There are possibilities for solutions for B, and C, but not A.

Explanation:

$A .$ If one equation is a multiple of the other then the slope of a line defined by the first equation will be equal to that of the second equation with the same y-intercept at $\left(2 , 0\right)$. but this will be the same line in both cases, so it cannot be a solution to a system of equations.

$B .$ It is possible for no solutions if the computation of the equations results in a vertical line parallel to the y-axis. This solution is undefined.

$C .$ Since we have been given only the y-intercept, then it is possible for infinitely many solutions because there can be infinitely many slopes of a straight line intersecting the x-axis at $\left(2 , 0\right)$.

Mar 15, 2017

A. Yes $-$ B. No $-$ C. Yes

Explanation:

I am assuming that $y$-intercept is at $\left(0 , 2\right)$ and not $\left(2 , 0\right)$.
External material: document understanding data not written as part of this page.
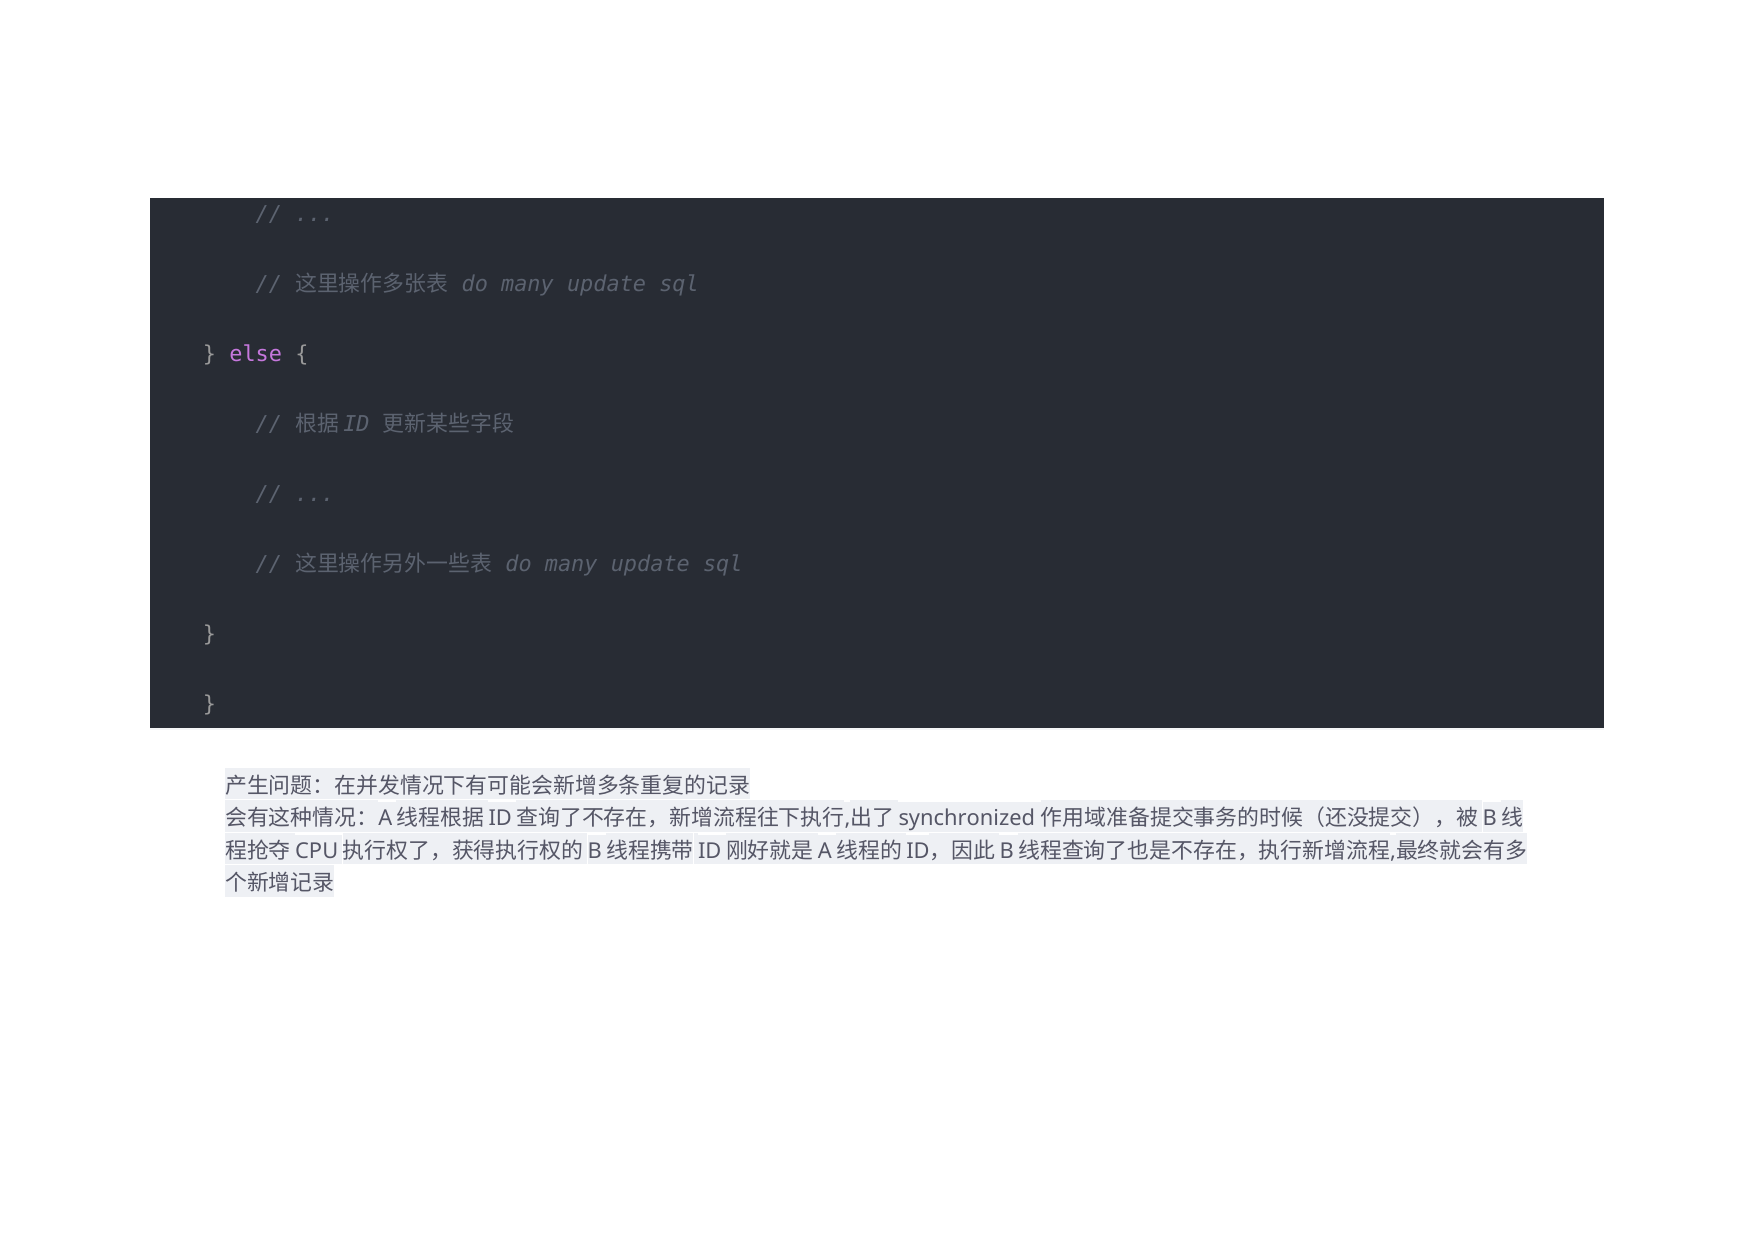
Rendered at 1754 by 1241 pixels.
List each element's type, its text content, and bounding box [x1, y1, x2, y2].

text } [150, 618, 1604, 650]
text // ... [150, 198, 1604, 230]
text } [150, 688, 1604, 728]
text } else { [150, 338, 1604, 370]
text // ... [150, 478, 1604, 510]
text // 这里操作多张表 do many update sql [150, 268, 1604, 300]
text // 这里操作另外一些表 do many update sql [150, 548, 1604, 580]
text // 根据ID 更新某些字段 [150, 408, 1604, 440]
text 产生问题：在并发情况下有可能会新增多条重复的记录 会有这种情况：A线程根据ID查询了不存在，新增流程往下执行,出了synchronized 作用域准备提交事务的时候（还没提交），被B线程抢夺CPU执行权了，获得执行权的B线程携带ID刚好就是A线程的ID，因此B线程查询了也是不存在，执行新增流程,最终就会有多个新增记录 [225, 767, 1529, 897]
A. If both equations in a system of linear equations have $y$-intercepts at $\left(2 , 0\right)$, there is a possibility of one solution, if slopes of the two equations are different. Example give below with equations $y = x + 2$ and $y = - 3 x + 2$.

graph{(y-x-2)(y+3x-2)=0 [-10, 10, -5, 5]}

$B .$ It is not possible to have no solutions as at least $\left(2 , 0\right)$, is common to both equations.

$C .$ If both equations in a system of linear equations have $y$-intercepts at $\left(2 , 0\right)$ and slopes are also equal, the two equations (say $y = x + 2$ and $3 y = 3 x + 6$) are identical and all the points on one are also n other equation and hence infinite solutions including $\left(0 , 2\right)$.